口の中は、体の内側か、外側か。
実は、顔の皮膚から直接繋がっていく「口の中」は、医学的には「体の外」に位置付けられています。
手のひらに菌が付着していても「菌が体に侵入した」という事にはなりません。
逆に、切り傷ができ、菌が体に侵入したら、免疫機構が働き、菌を排除しようとします。
口の中も「体外」である以上、同じ事が言えます。
口腔内に細菌がいても、通常はそれらを排除する働きが起きません。
しかし、体表面と条件が違うのは、口腔内には
- 湿度(唾液)
- 温度(体温)
- 食べカス(菌のエサ;糖)
があり、細菌が繁殖するのに適しているという点です。
菌が多ければ多いほど、害が起こるリスクが高まります。
では、口の中にはどのくらいの細菌がいるのでしょうか。
なんと、口腔内には、少ない人でも約1000億個以上の細菌が存在します。
清掃が全く行き届いていない口の場合は、菌の数が1兆個を越えるというデータもあります。
そして、菌の種類においては、こちらも個人の口腔内環境により差がありますが、
およそ300〜700種類の細菌が常在しています。
……たくさん、いますね。
もはや、イメージが湧かないレベルです。
ただでさえ数が多いこの細菌群、私達が寝ている間に、さらに増加します。
就寝中は口腔内が乾燥し、増殖しやすい環境になるため、起床時は1日の中で最も菌が多くなります。
口腔内の常在細菌(いつも口の中に居るたくさんの菌達)は、ほとんどが毒性が低く、害を及ぼしにくいものです。

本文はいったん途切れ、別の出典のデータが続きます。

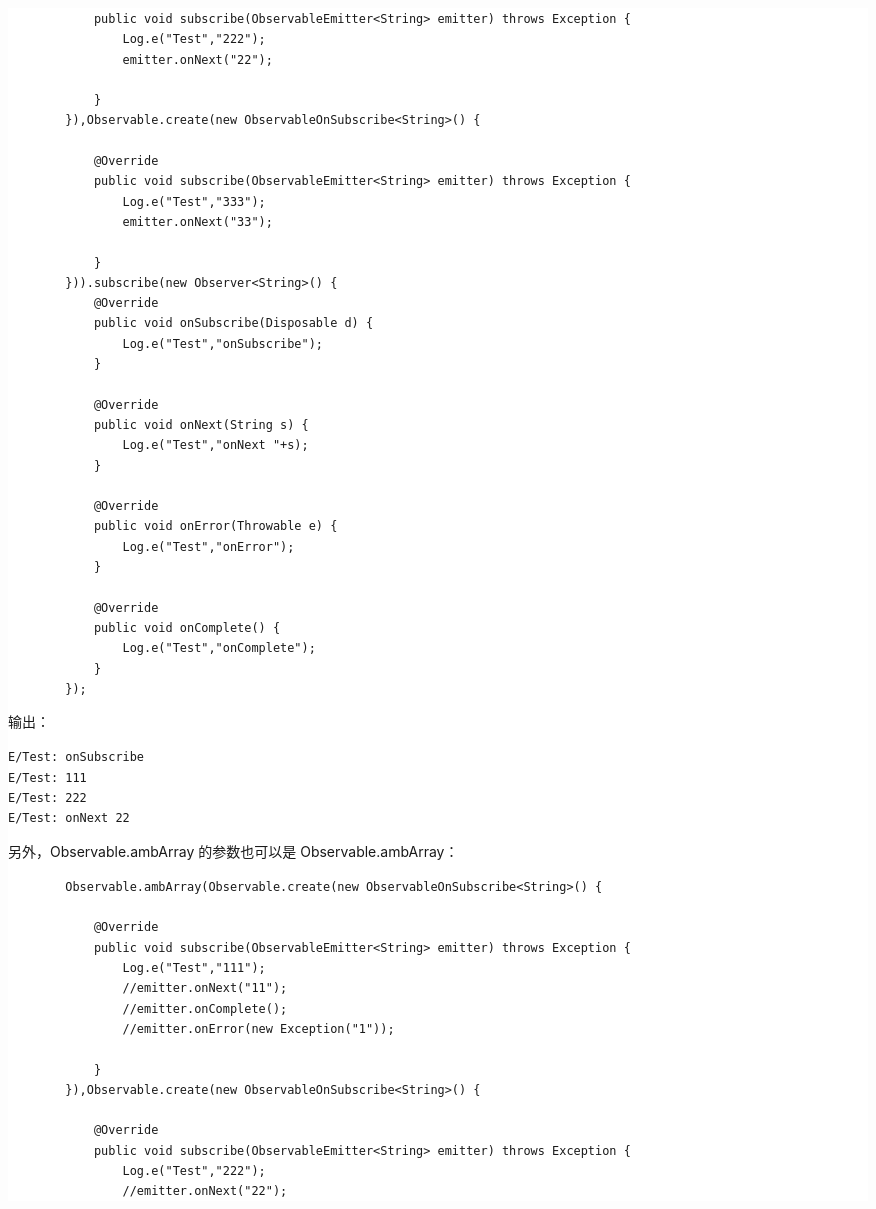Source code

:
 ```
            public void subscribe(ObservableEmitter<String> emitter) throws Exception {
                Log.e("Test","222");
                emitter.onNext("22");

            }
        }),Observable.create(new ObservableOnSubscribe<String>() {

            @Override
            public void subscribe(ObservableEmitter<String> emitter) throws Exception {
                Log.e("Test","333");
                emitter.onNext("33");

            }
        })).subscribe(new Observer<String>() {
            @Override
            public void onSubscribe(Disposable d) {
                Log.e("Test","onSubscribe");
            }

            @Override
            public void onNext(String s) {
                Log.e("Test","onNext "+s);
            }

            @Override
            public void onError(Throwable e) {
                Log.e("Test","onError");
            }

            @Override
            public void onComplete() {
                Log.e("Test","onComplete");
            }
        });

```

输出：

```
E/Test: onSubscribe
E/Test: 111
E/Test: 222
E/Test: onNext 22
```

另外，Observable.ambArray 的参数也可以是 Observable.ambArray：

```
        Observable.ambArray(Observable.create(new ObservableOnSubscribe<String>() {

            @Override
            public void subscribe(ObservableEmitter<String> emitter) throws Exception {
                Log.e("Test","111");
                //emitter.onNext("11");
                //emitter.onComplete();
                //emitter.onError(new Exception("1"));

            }
        }),Observable.create(new ObservableOnSubscribe<String>() {

            @Override
            public void subscribe(ObservableEmitter<String> emitter) throws Exception {
                Log.e("Test","222");
                //emitter.onNext("22");
```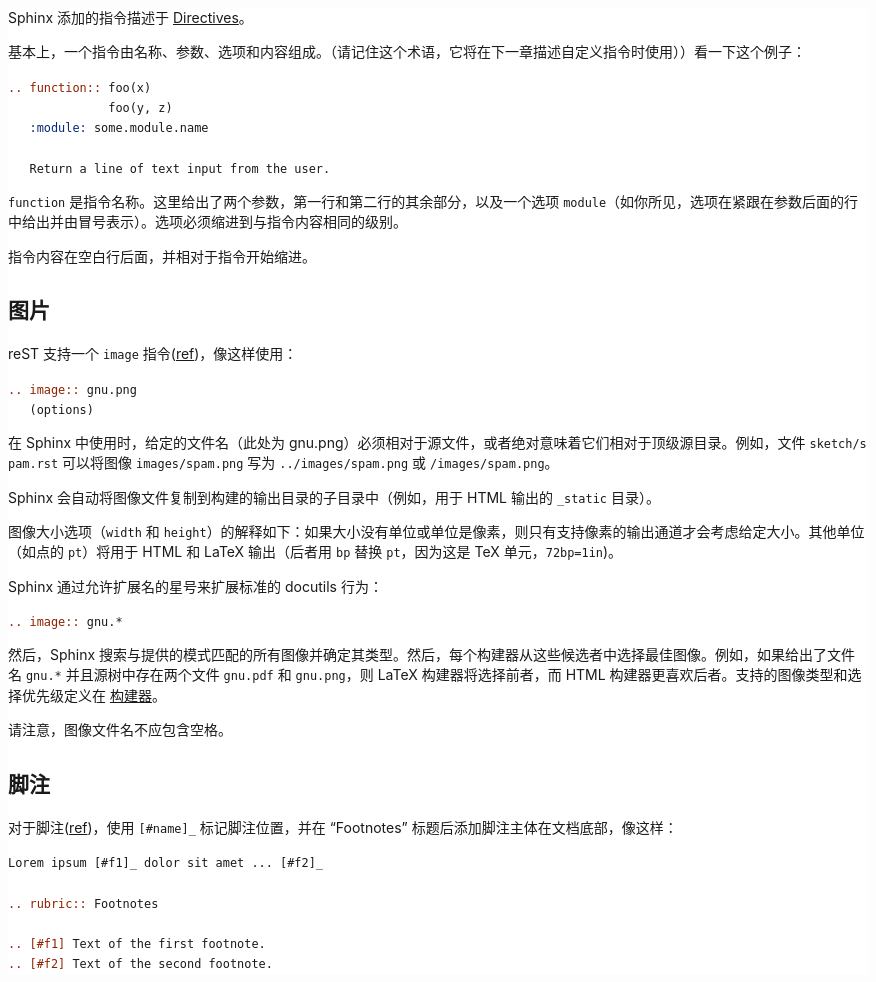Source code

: Sphinx 添加的指令描述于 [Directives](https://www.sphinx-doc.org/en/master/usage/restructuredtext/directives.html)。

基本上，一个指令由名称、参数、选项和内容组成。（请记住这个术语，它将在下一章描述自定义指令时使用））看一下这个例子：

```rst
.. function:: foo(x)
              foo(y, z)
   :module: some.module.name

   Return a line of text input from the user.
```

`function` 是指令名称。这里给出了两个参数，第一行和第二行的其余部分，以及一个选项 `module`（如你所见，选项在紧跟在参数后面的行中给出并由冒号表示）。选项必须缩进到与指令内容相同的级别。

指令内容在空白行后面，并相对于指令开始缩进。

## 图片

reST 支持一个 `image` 指令([ref](https://docutils.sourceforge.io/docs/ref/rst/directives.html#image))，像这样使用：

```rst
.. image:: gnu.png
   (options)
```

在 Sphinx 中使用时，给定的文件名（此处为 gnu.png）必须相对于源文件，或者绝对意味着它们相对于顶级源目录。例如，文件 `sketch/spam.rst` 可以将图像 `images/spam.png` 写为 `../images/spam.png` 或 `/images/spam.png`。

Sphinx 会自动将图像文件复制到构建的输出目录的子目录中（例如，用于 HTML 输出的 `_static` 目录）。

图像大小选项（`width` 和 `height`）的解释如下：如果大小没有单位或单位是像素，则只有支持像素的输出通道才会考虑给定大小。其他单位（如点的 `pt`）将用于 HTML 和 LaTeX 输出（后者用 `bp` 替换 `pt`，因为这是 TeX 单元，`72bp=1in`)。

Sphinx 通过允许扩展名的星号来扩展标准的 docutils 行为：

```rst
.. image:: gnu.*
```

然后，Sphinx 搜索与提供的模式匹配的所有图像并确定其类型。然后，每个构建器从这些候选者中选择最佳图像。例如，如果给出了文件名 `gnu.*` 并且源树中存在两个文件 `gnu.pdf` 和 `gnu.png`，则 LaTeX 构建器将选择前者，而 HTML 构建器更喜欢后者。支持的图像类型和选择优先级定义在 [构建器](https://www.sphinx-doc.org/en/master/usage/builders/index.html)。

请注意，图像文件名不应包含空格。

## 脚注

对于脚注([ref](https://docutils.sourceforge.io/docs/ref/rst/restructuredtext.html#footnotes))，使用 `[#name]_` 标记脚注位置，并在 “Footnotes” 标题后添加脚注主体在文档底部，像这样：

```rst
Lorem ipsum [#f1]_ dolor sit amet ... [#f2]_

.. rubric:: Footnotes

.. [#f1] Text of the first footnote.
.. [#f2] Text of the second footnote.
```


[^7]: In additon to the document title and subtitle, also [comments](https://docutils.sourceforge.io/docs/ref/rst/restructuredtext.html#comments), [substitution definitions](https://docutils.sourceforge.io/docs/ref/rst/restructuredtext.html#substitution-definitions), [hyperlink targets](https://docutils.sourceforge.io/docs/ref/rst/restructuredtext.html#hyperlink-targets), and "header", "footer", "meta", and "raw" [directives](https://docutils.sourceforge.io/docs/ref/rst/restructuredtext.html#directives) may be placed before the bibliographic fields.
[^1]: When the default domain contains a class directive, this directive will be shadowed. Therefore, Sphinx re-exports it as rst-class.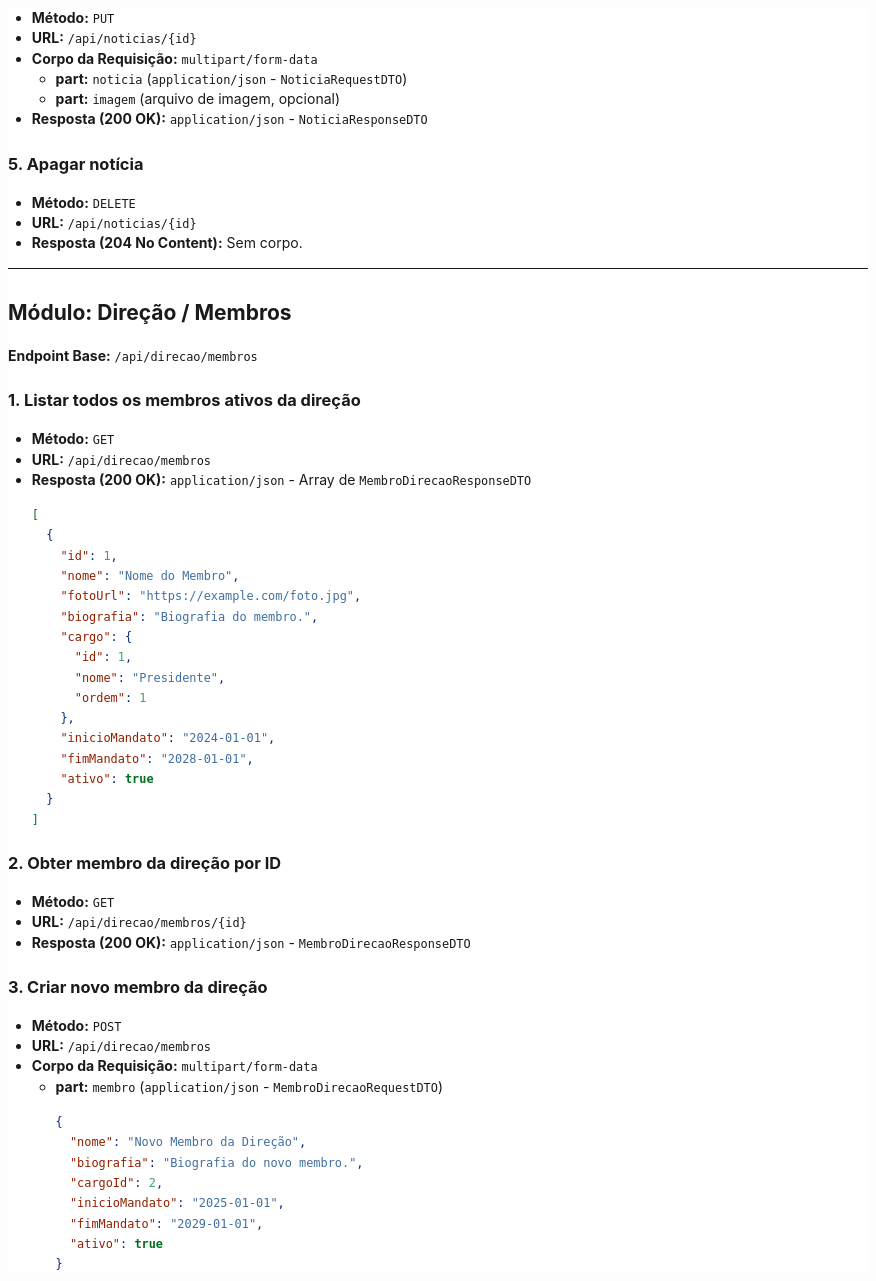 - **Método:** `PUT`
- **URL:** `/api/noticias/{id}`
- **Corpo da Requisição:** `multipart/form-data`
  - **part:** `noticia` (`application/json` - `NoticiaRequestDTO`)
  - **part:** `imagem` (arquivo de imagem, opcional)
- **Resposta (200 OK):** `application/json` - `NoticiaResponseDTO`

### 5. Apagar notícia

- **Método:** `DELETE`
- **URL:** `/api/noticias/{id}`
- **Resposta (204 No Content):** Sem corpo.

---

## Módulo: Direção / Membros

**Endpoint Base:** `/api/direcao/membros`

### 1. Listar todos os membros ativos da direção

- **Método:** `GET`
- **URL:** `/api/direcao/membros`
- **Resposta (200 OK):** `application/json` - Array de `MembroDirecaoResponseDTO`
  ```json
  [
    {
      "id": 1,
      "nome": "Nome do Membro",
      "fotoUrl": "https://example.com/foto.jpg",
      "biografia": "Biografia do membro.",
      "cargo": {
        "id": 1,
        "nome": "Presidente",
        "ordem": 1
      },
      "inicioMandato": "2024-01-01",
      "fimMandato": "2028-01-01",
      "ativo": true
    }
  ]
  ```

### 2. Obter membro da direção por ID

- **Método:** `GET`
- **URL:** `/api/direcao/membros/{id}`
- **Resposta (200 OK):** `application/json` - `MembroDirecaoResponseDTO`

### 3. Criar novo membro da direção

- **Método:** `POST`
- **URL:** `/api/direcao/membros`
- **Corpo da Requisição:** `multipart/form-data`
  - **part:** `membro` (`application/json` - `MembroDirecaoRequestDTO`)
    ```json
    {
      "nome": "Novo Membro da Direção",
      "biografia": "Biografia do novo membro.",
      "cargoId": 2,
      "inicioMandato": "2025-01-01",
      "fimMandato": "2029-01-01",
      "ativo": true
    }
    ```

むしろ、この常在細菌により、免疫の均衡が保たれているというメリットもあります。(詳細は今回省きます)
しかし
このなかに…
- 虫歯を作る菌
- 歯周病を引き起こす菌
- 口臭の原因となるガスを産生する菌
- 肺炎を引き起こす菌
など、害を及ぼし得る菌が混在しています。